Segment Start: Records provided

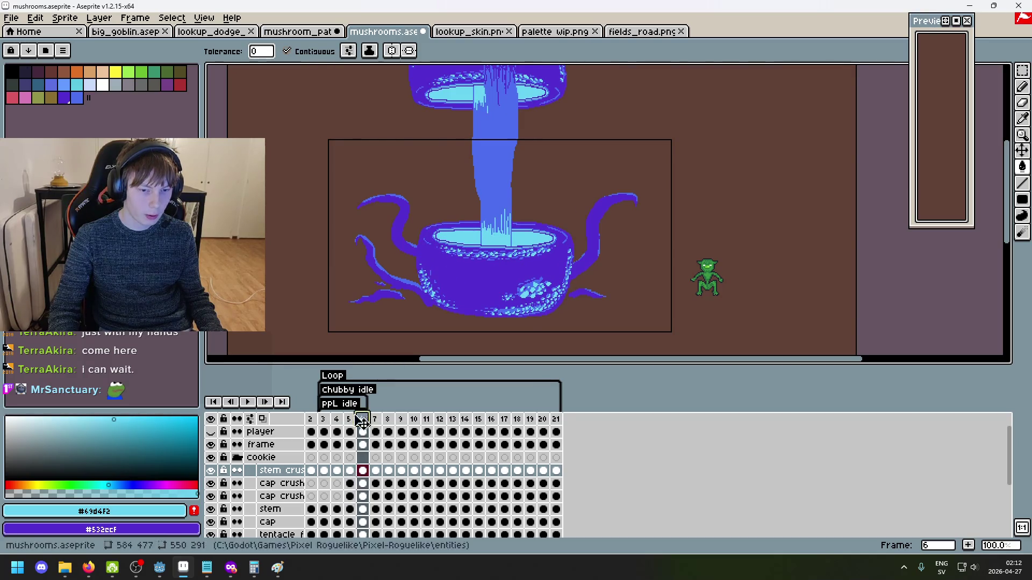
# Place cap crush Copy above stem crush and merge stem crush down into it
pyautogui.moveTo(297, 485); pyautogui.dragTo(293, 477)
pyautogui.rightClick(293, 477)
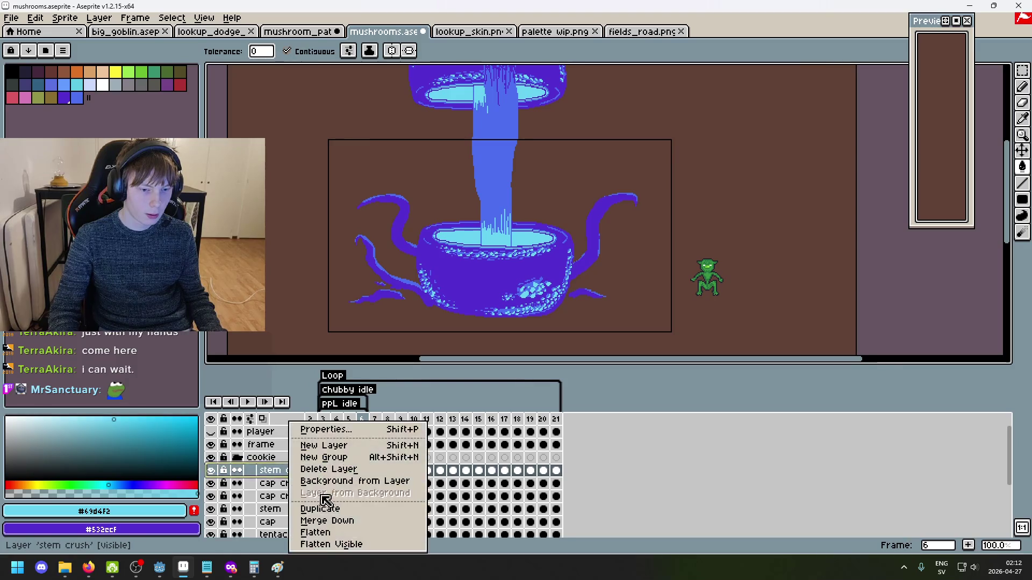
pyautogui.click(339, 525)
pyautogui.doubleClick(285, 471)
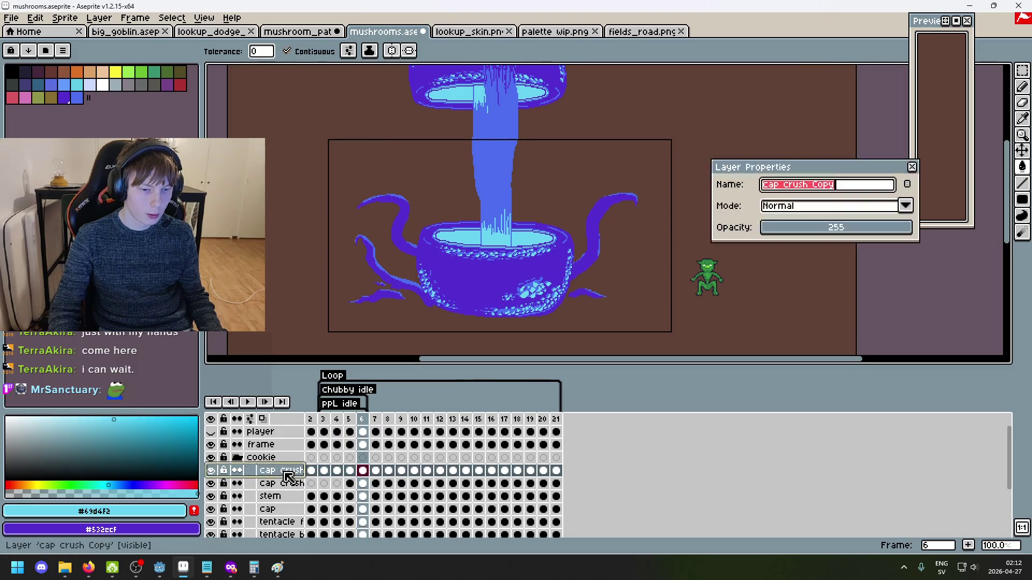
pyautogui.click(911, 167)
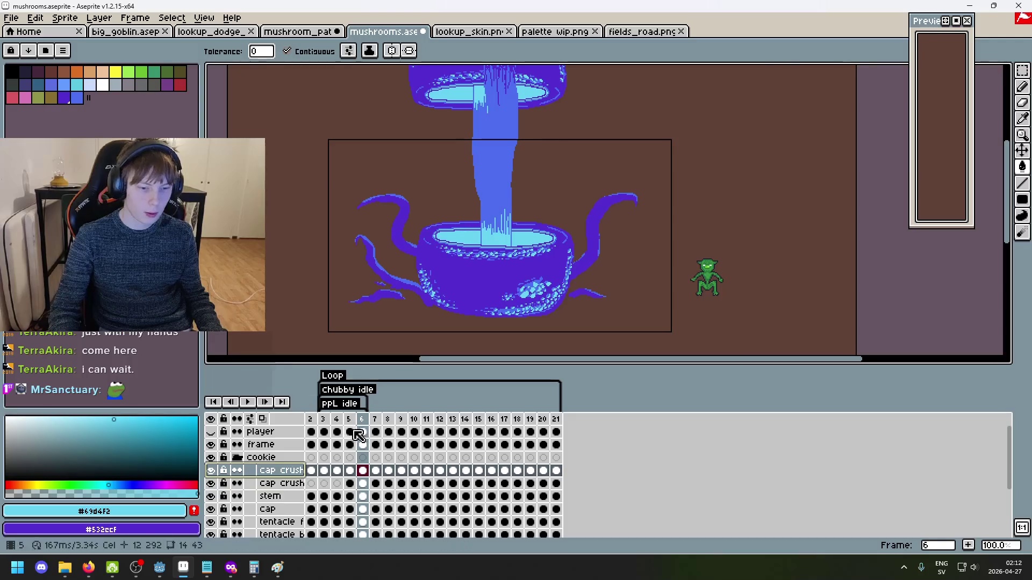
pyautogui.press('Right')
pyautogui.press('Right')
pyautogui.press('Right')
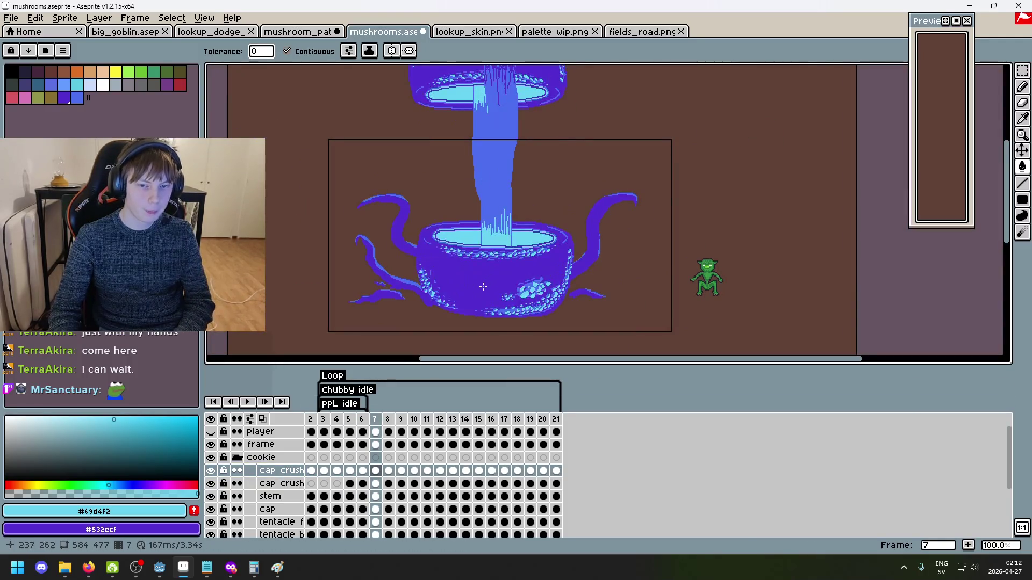
# Flip between frames 9 and 11, then advance frame by frame to frame 15 and undo once
pyautogui.press('Right')
pyautogui.press('Left')
pyautogui.press('Left')
pyautogui.press('Right')
pyautogui.press('Right')
pyautogui.press('Left')
pyautogui.press('Left')
pyautogui.press('Right')
pyautogui.press('Right')
pyautogui.press('Left')
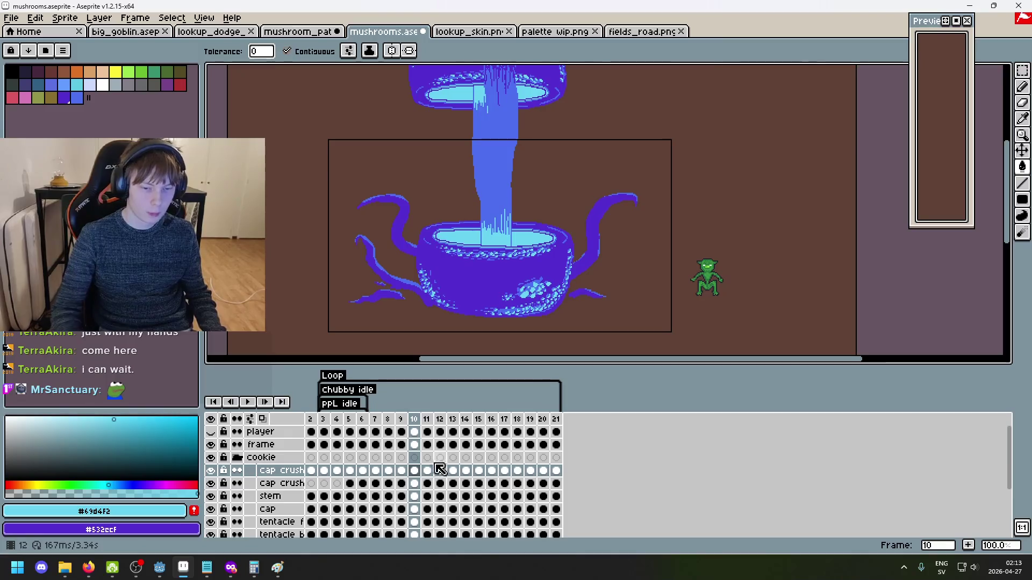
pyautogui.click(427, 471)
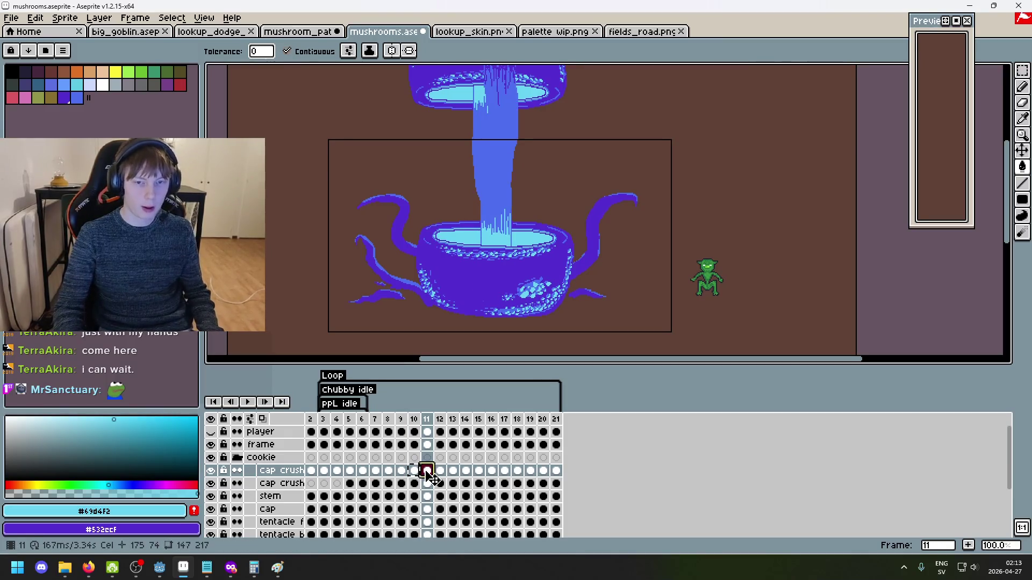
pyautogui.press('Right')
pyautogui.press('Right')
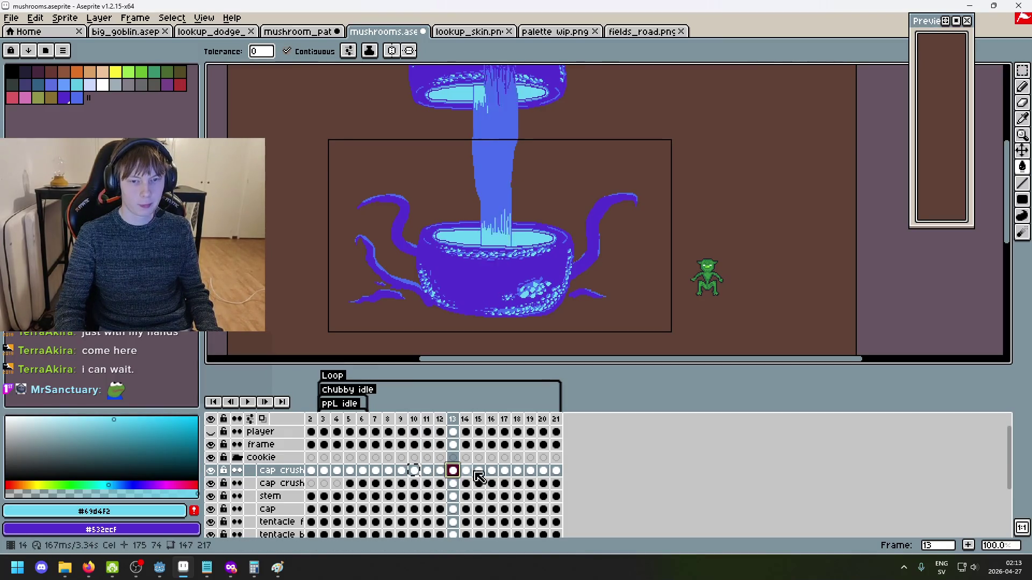
pyautogui.press('Right')
pyautogui.press('Right')
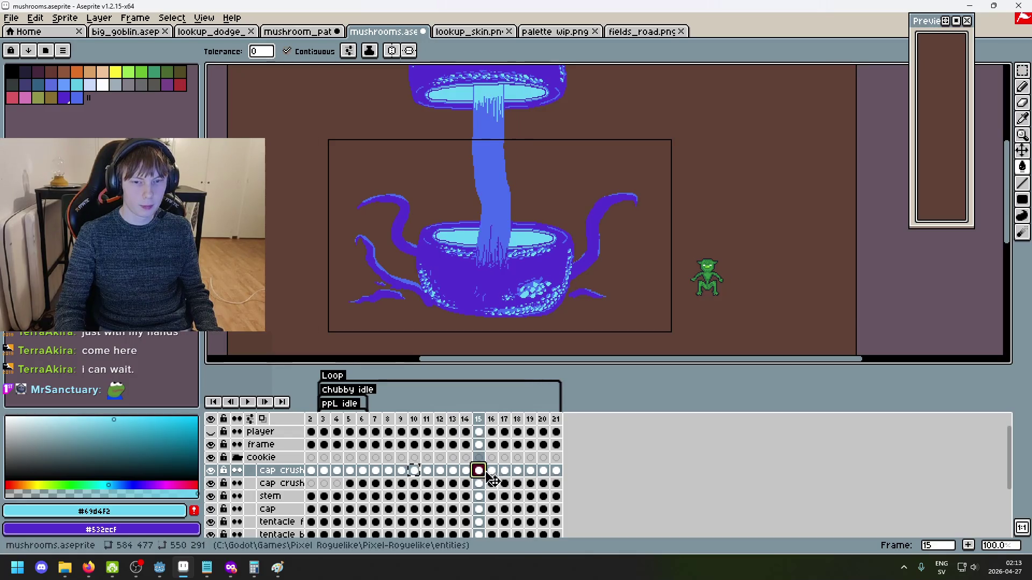
pyautogui.press('Right')
pyautogui.press('ctrl+z')
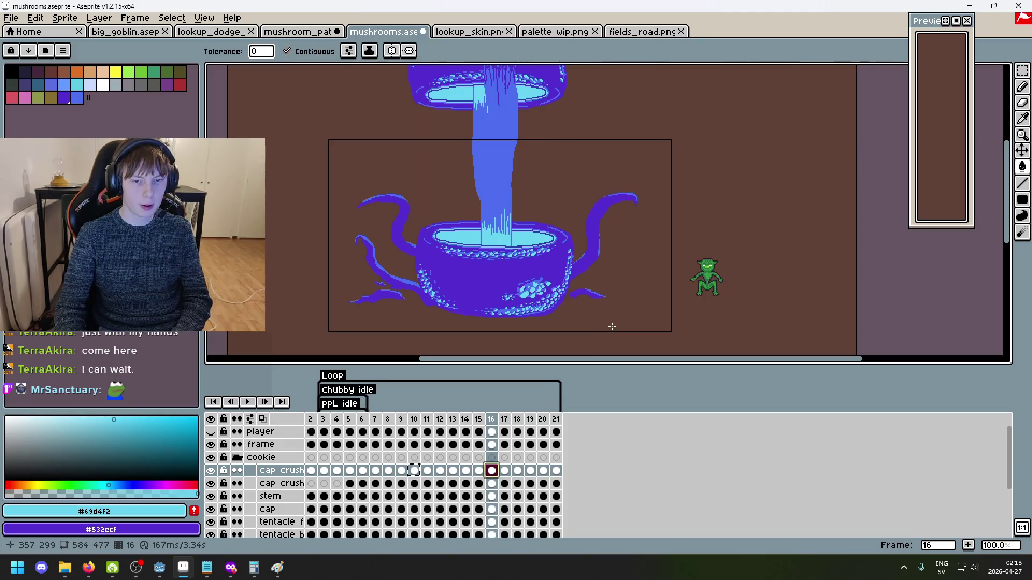
# Clear the selection, bring the bowl and goblin into view, and advance to frame 17
pyautogui.press('m')
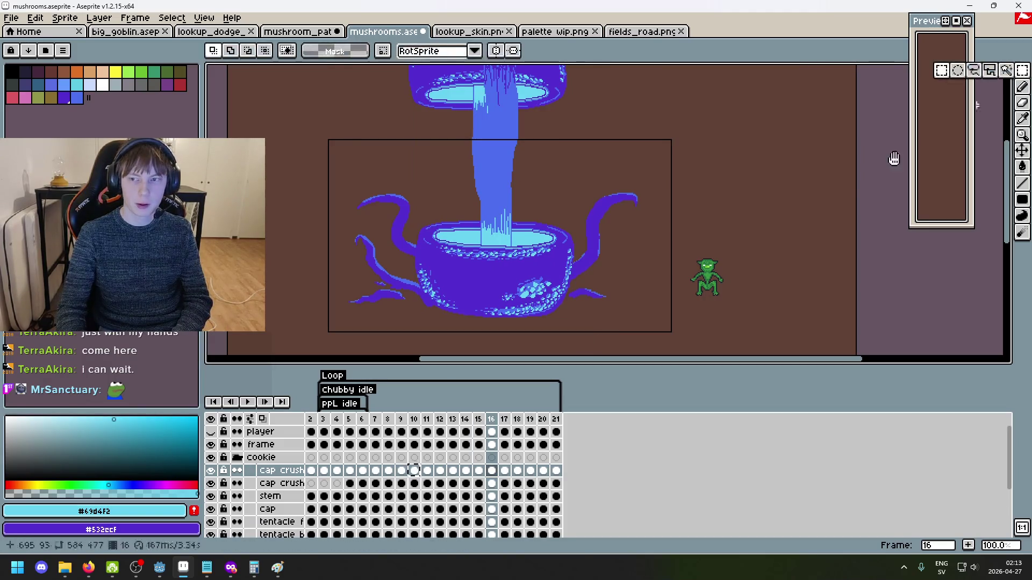
pyautogui.scroll(-1, 713, 314)
pyautogui.press('ctrl+shift+d')
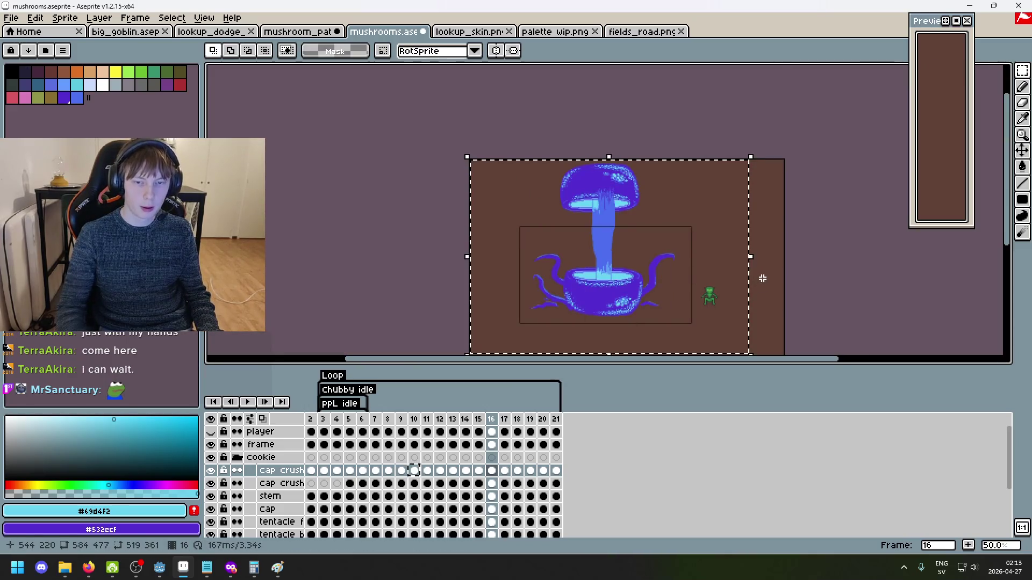
pyautogui.click(794, 275)
pyautogui.scroll(2, 683, 301)
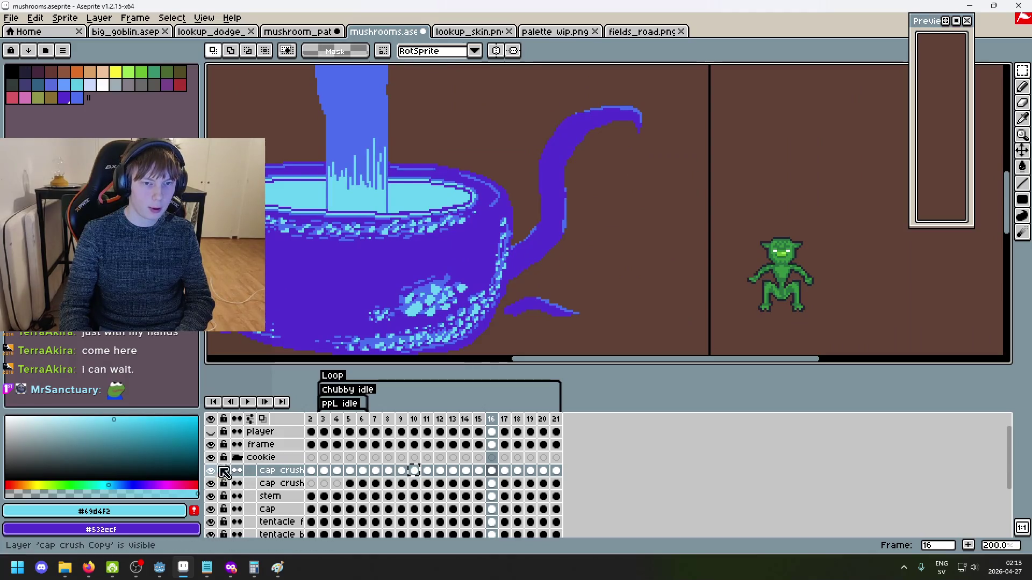
pyautogui.moveTo(484, 313); pyautogui.dragTo(568, 277)
pyautogui.press('Right')
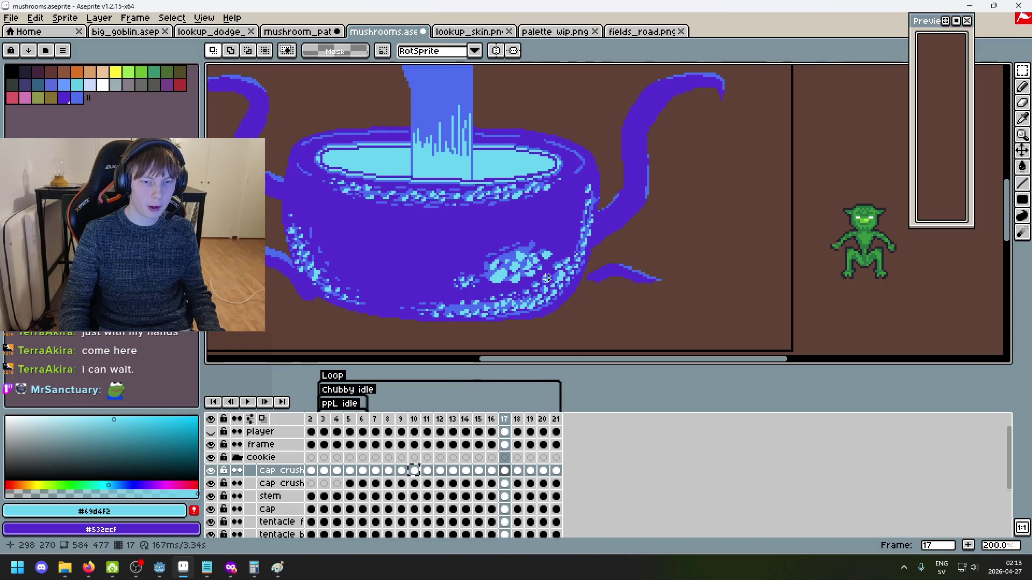
# Lower cap crush Copy's opacity to 39, then compare frames 16 and 17
pyautogui.doubleClick(280, 470)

Segment End: Records provided

Copy whichever lines in the listing above hold "into".

* **Answer below**:
# Place cap crush Copy above stem crush and merge stem crush down into it
# Clear the selection, bring the bowl and goblin into view, and advance to frame 17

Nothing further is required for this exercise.